Would people rather reveal their feelings to their dog than their partners? This is the question being asked by a new research study.

A survey designed by a student from the University of Lincoln, UK, aims to assess dog owners’ tendencies to reveal certain thoughts, feelings and emotions to their dog versus their long-term partner.

Third year undergraduate Aislinn Evans-Wilday, who is carrying out the research mentored by Professor Daniel Mills within the School of Life Sciences, said: “The purpose of the study is to find out how close we are with our dogs and characterise the form of relationship we have with them.

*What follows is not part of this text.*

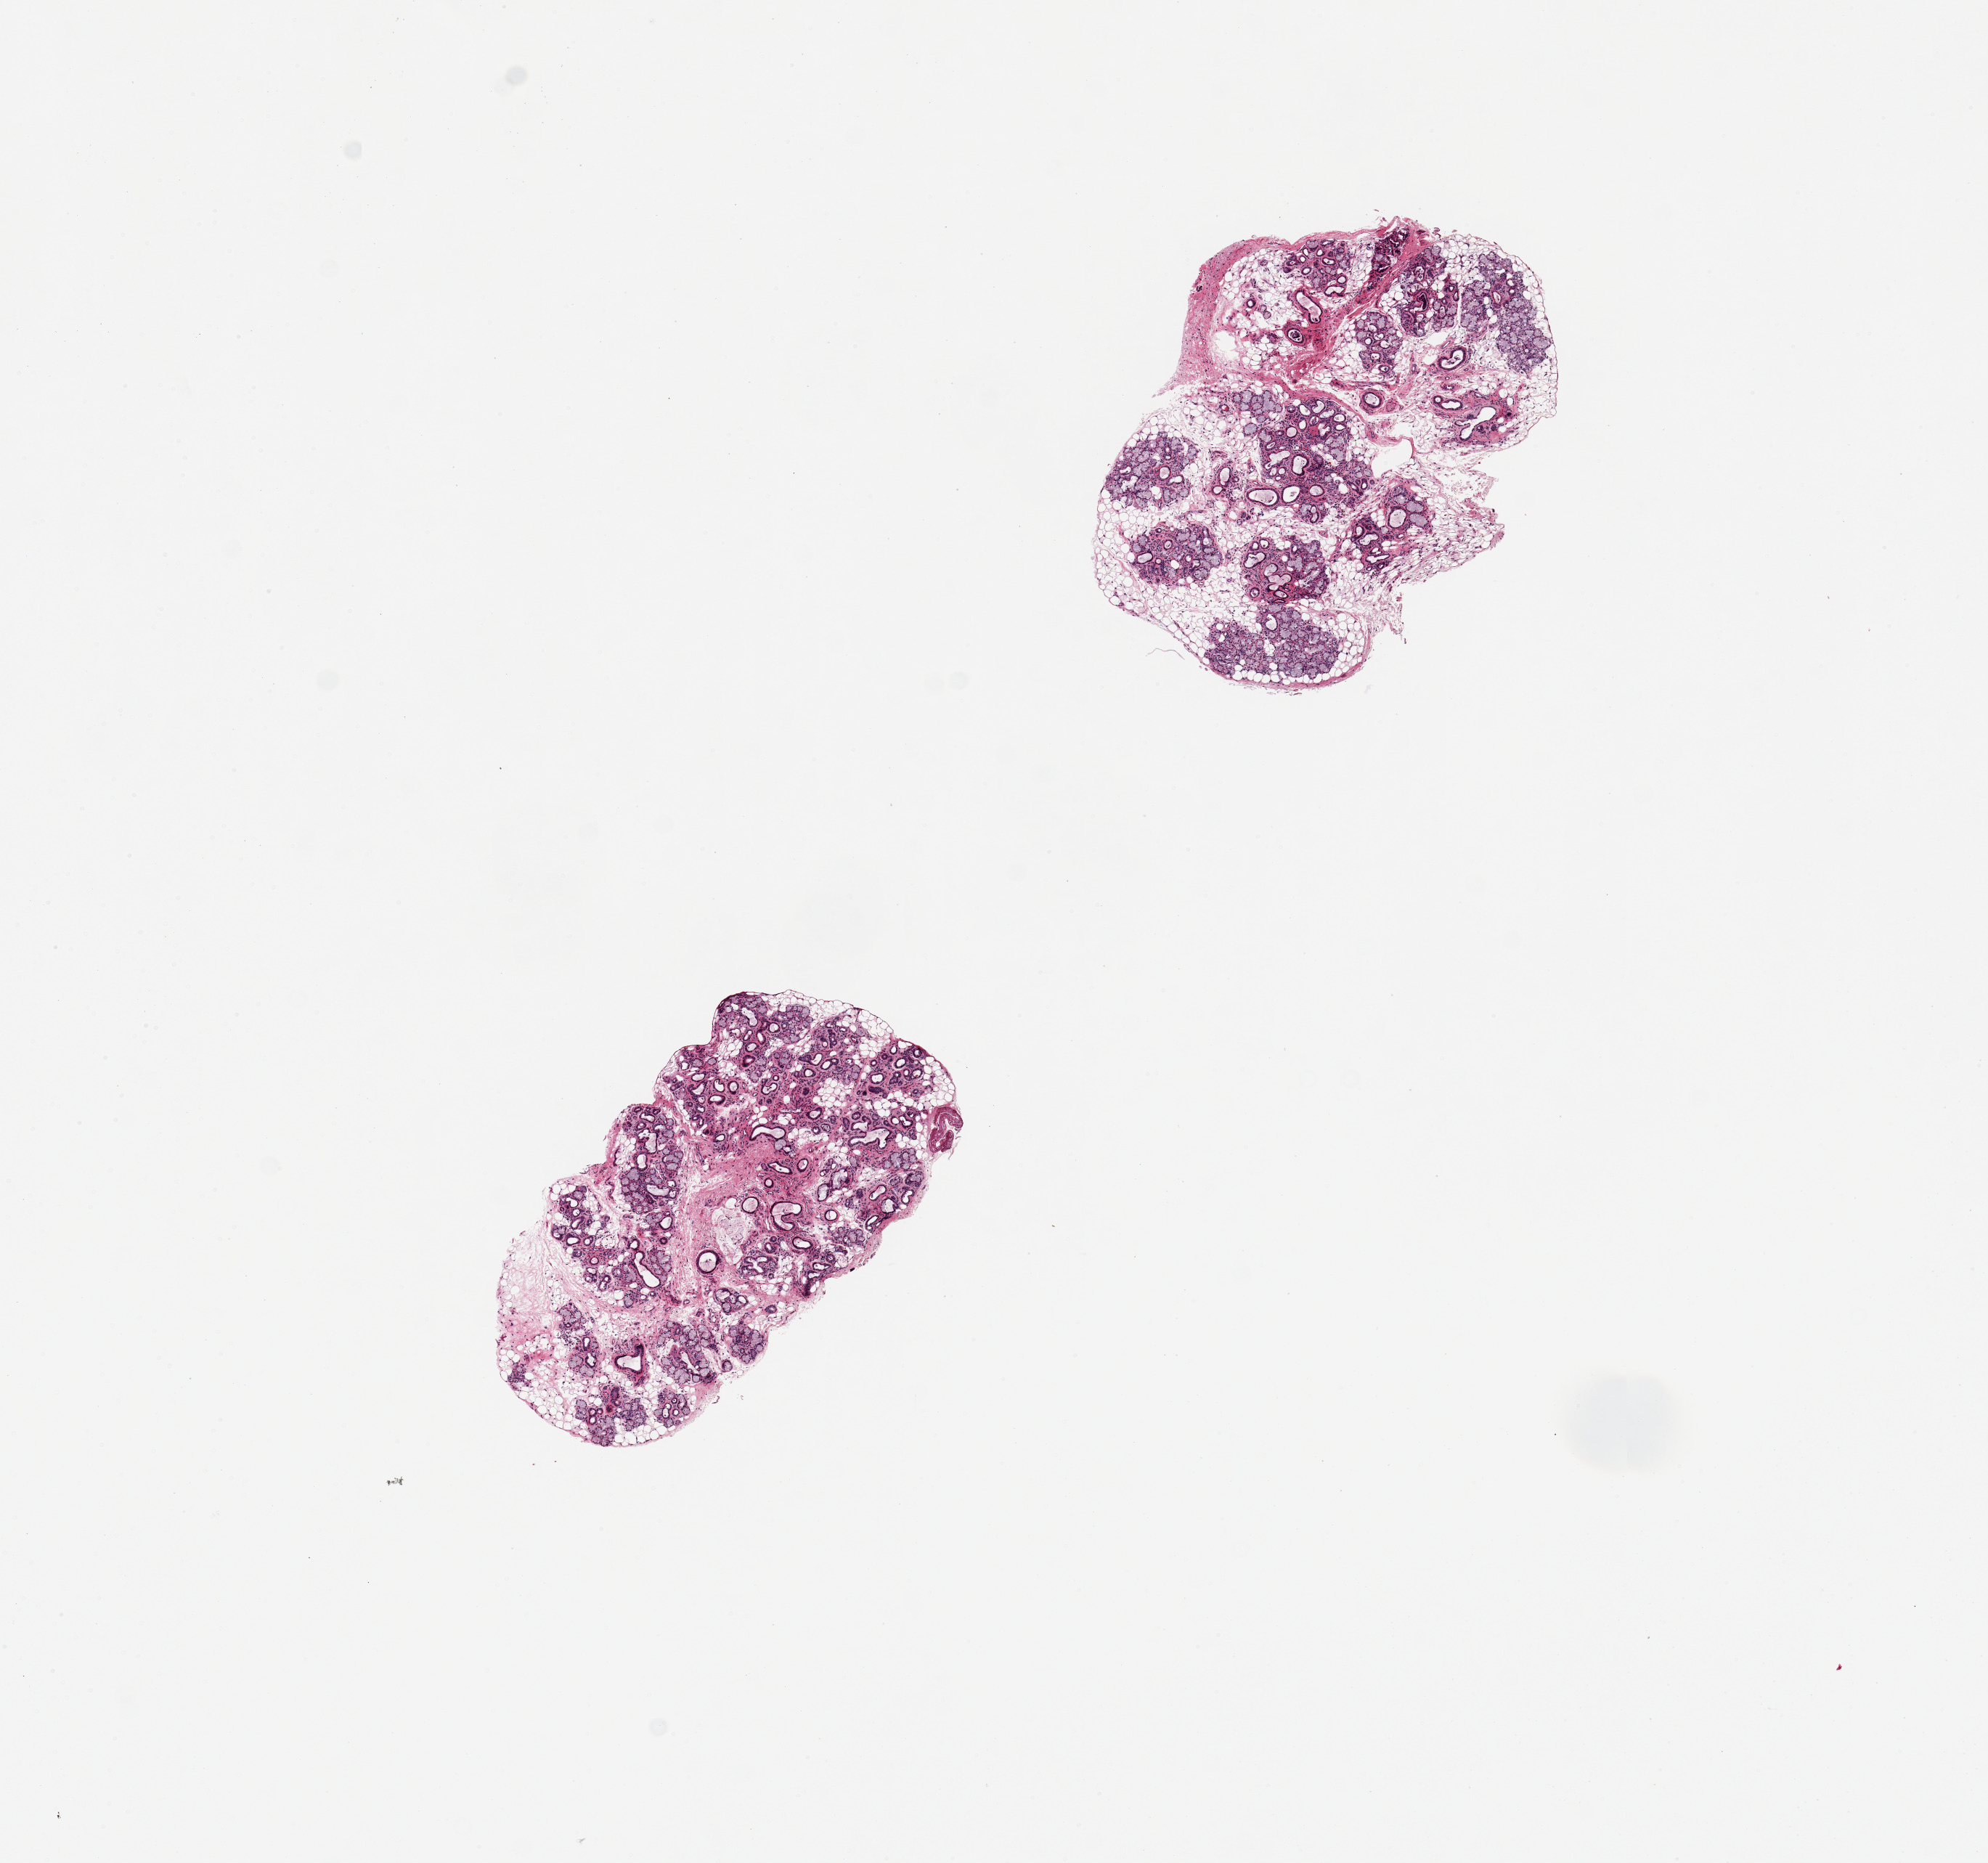
Digitized haematoxylin and eosin-stained section — low-resolution overview of the scanned area, about 10.8 x 10.1 mm. PAXgene-fixed, paraffin-embedded tissue. Section of minor salivary gland (target tissue). Donor tissue sample. Donor: male.
Pathologist's review note for this sample: 2 pieces, 3x2 & 3x2mm; 2 well dissected glandular clusters with 40-50% internal adipose; moderate duct dilatation and gland atrophy.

There may be differences between the sexes, but we really don’t know. Our initial response indicates we have more replies from women, so we really need more male responders to identify if this is or is not the case.

“It is well known that men and women tend to deal with stress in very different ways. Women typically talk more openly about all issues with friends whereas men tend to talk about positive emotions with partners, but keep negative problems bottled up. I have got two dogs myself and talk to them all of the time. It will be nice to see if other people do the same!”

The wider aim of the research is to look at how dogs could potentially be used to reach out to people in therapy sessions, similar to the benefits dogs can bring to partially sighted, blind and deaf people.

Aislinn added: “Previous research has shown that older people who live alone and own a dog have less human networks, but are not lonely. Dogs may provide some form of substitute for human company but it will be interesting to see in what ways they do this.”

If you would like to take part in the study, are currently married, in a civil-partnership or are in a stable, long-term relationship and own at least one dog, please go to https://www.surveymonkey.com/s/self-disclosurewithdogs

Both your human relationship and dog-ownership should have lasted at least six months.

The study ends on 31st December 2013 with the final results to be collated in April 2014.